Dynamic Privacy Personas: A Better Way to Understand Users

Privacy is important in the modern digital environment. Online users must be mindful of the potential risks and take precautions to safeguard privacy as different entities, such as service providers and other organizations that collect and may exploit personal information. So, users should generally be interested in maintaining their privacy.

However, despite realizing the importance of privacy-preserving behavior, users’ online behavior does not always coincide with their attitude, a phenomenon known as the privacy paradox [1].

Attributes of Privacy-Aware Users (Source: [2])
(Note: IPA: Information Privacy Awareness)

This paradox points to two things: users need assistance to act in line with their attitudes, and there is a lack of understanding of user attitudes and behavior [3], which is problematic for both users and organizations.

There is no typical user with consistent privacy requirements, so a one-size-fits-all approach may not be sufficient. One possible solution is creating privacy personas for the users to understand their cognitive, affective, sensory, and behavioral attributes to improve the situation.

Algorithmically-generated personas have several advantages relative to other methods of creating personas and have been used extensively in marketing and media domains [4]. The personas approach is affected by the complexity of the process, a disconnect between users’ needs and persona, and focuses only on the mainstream users [5].

In the privacy domain, some researchers have used the personas approach to understand users’ privacy needs and goals (for example, [6-10]) with quantitative and qualitative data collected through surveys and interviews. However, apart from the limitations of the type of users and limited attributes to select for creating users’ privacy personas, the methodologies used produce static personas that do not fulfill the organizational needs.
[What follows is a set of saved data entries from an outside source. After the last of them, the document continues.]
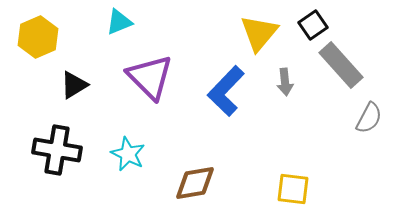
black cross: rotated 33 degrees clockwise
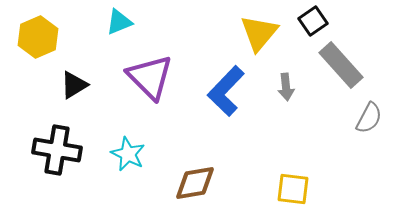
black square: moved 4 px up
gray arrow: moved 1 px right, 5 px down
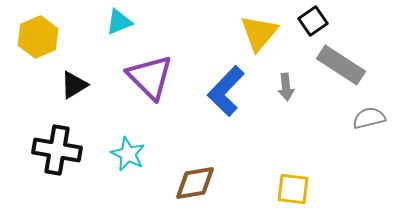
gray rectangle: rotated 15 degrees counterclockwise
gray semicircle: rotated 132 degrees counterclockwise
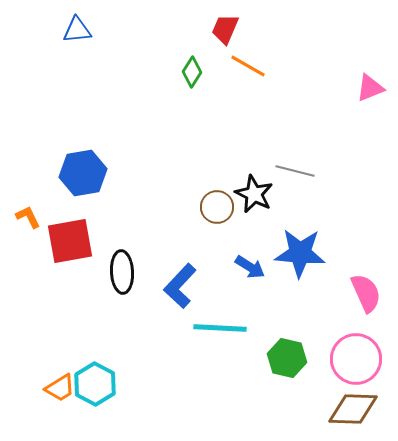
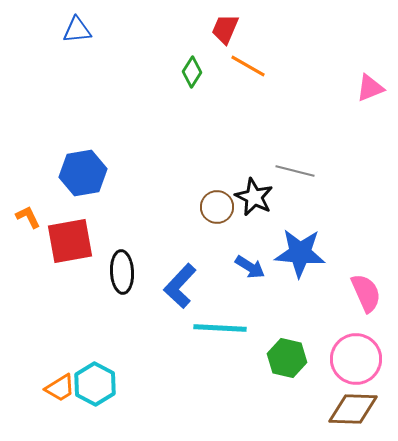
black star: moved 3 px down
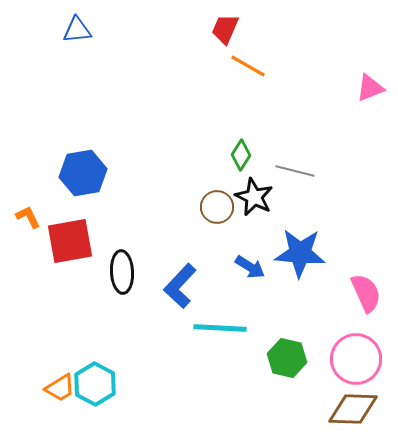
green diamond: moved 49 px right, 83 px down
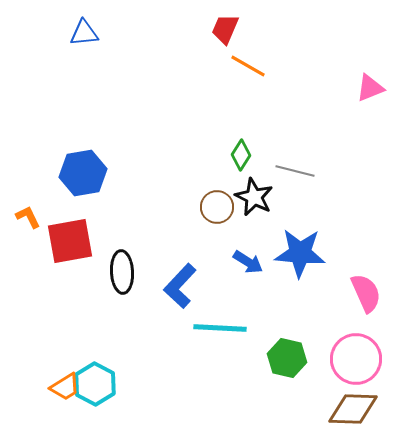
blue triangle: moved 7 px right, 3 px down
blue arrow: moved 2 px left, 5 px up
orange trapezoid: moved 5 px right, 1 px up
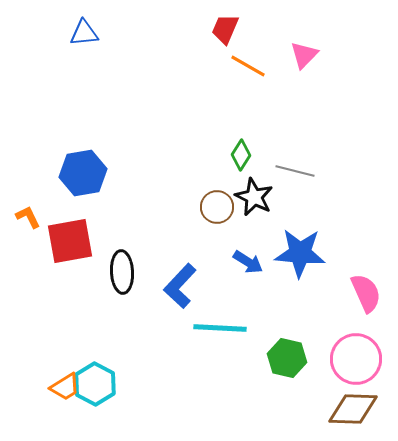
pink triangle: moved 66 px left, 33 px up; rotated 24 degrees counterclockwise
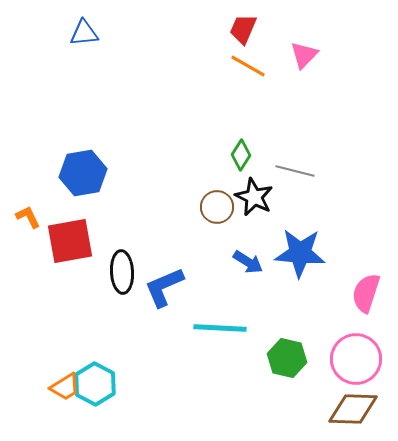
red trapezoid: moved 18 px right
blue L-shape: moved 16 px left, 1 px down; rotated 24 degrees clockwise
pink semicircle: rotated 138 degrees counterclockwise
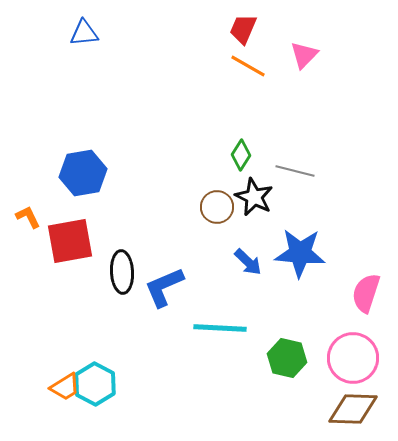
blue arrow: rotated 12 degrees clockwise
pink circle: moved 3 px left, 1 px up
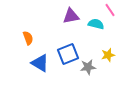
Survey2Persona (S2P) supports businesses and organizations in generating dynamic survey-driven privacy personas accurately and rapidly with no required statistics – the interface is point-and-click. Once data is fed to the S2P system, S2P lets the user select the attributes of interest and create privacy personas to help the organization and service providers understand their users’ privacy needs, attitudes, and behaviors.

Reference:

1.   Kokolakis, S. (2017). Privacy attitudes and privacy behaviour: A review of current research on the privacy paradox phenomenon. Computers & security64, 122-134.  

2.   Soumelidou, A., & Tsohou, A. (2021). Towards the creation of a profile of the  information privacy aware user through a systematic literature review of information
privacy awareness. Telematics and Informatics61, 101592.

3.   Farooq, A., Jeske, D., & Isoaho, J. (2019). Predicting students’ security behavior using information-motivation-behavioral skills model. In ICT Systems Security and Privacy Protection: 34th IFIP TC 11 International Conference, SEC 2019, Lisbon, Portugal, June 25-27, 2019, Proceedings 34 (pp. 238-252). Springer International Publishing.

4.   Jansen, B. J., Salminen, J. O., & Jung, S. G. (2020). Data-driven personas for enhanced user understanding: Combining empathy with rationality for better insights to analytics. Data and Information Management4(1), 1-17.

5.   Jansen, B., Salminen, J., Jung, S.g., & Guan, K. (2021). Data-Driven Personas.  Springer International Publishing.

6.   Morton, A., & Sasse, M. A. (2014, July). Desperately seeking assurances: Segmenting users by their information-seeking preferences. In 2014 Twelfth Annual International Conference on Privacy, Security and Trust (pp.102-111). IEEE.

7.   Dupree, J. L., Devries, R., Berry, D. M., & Lank, E. (2016, May).Privacy personas: Clustering users via attitudes and behaviors toward security practices. In Proceedings of the 2016 CHI Conference on Human Factors in Computing Systems (pp. 5228-5239).

8.   Elueze, I., & Quan-Haase, A. (2018). Privacy attitudes and concerns in the digital lives of older adults: Westin’s privacy attitude typology revisited. American Behavioral Scientist62(10), 1372-1391.

9.   Schomakers, E. M., Lidynia, C., & Ziefle, M. (2019). A typology of online privacy personalities: Exploring and segmenting users’ diverse privacy attitudes and behaviors. Journal of Grid Computing17, 727-747.

10.Biselli, T., Steinbrink, E., Herbert, F., Schmidbauer-Wolf, G. M., & Reuter, C. (2022). On the Challenges of Developing a Concise Questionnaire to Identify Privacy Personas. Proceedings on Privacy Enhancing Technologies4, 645-669.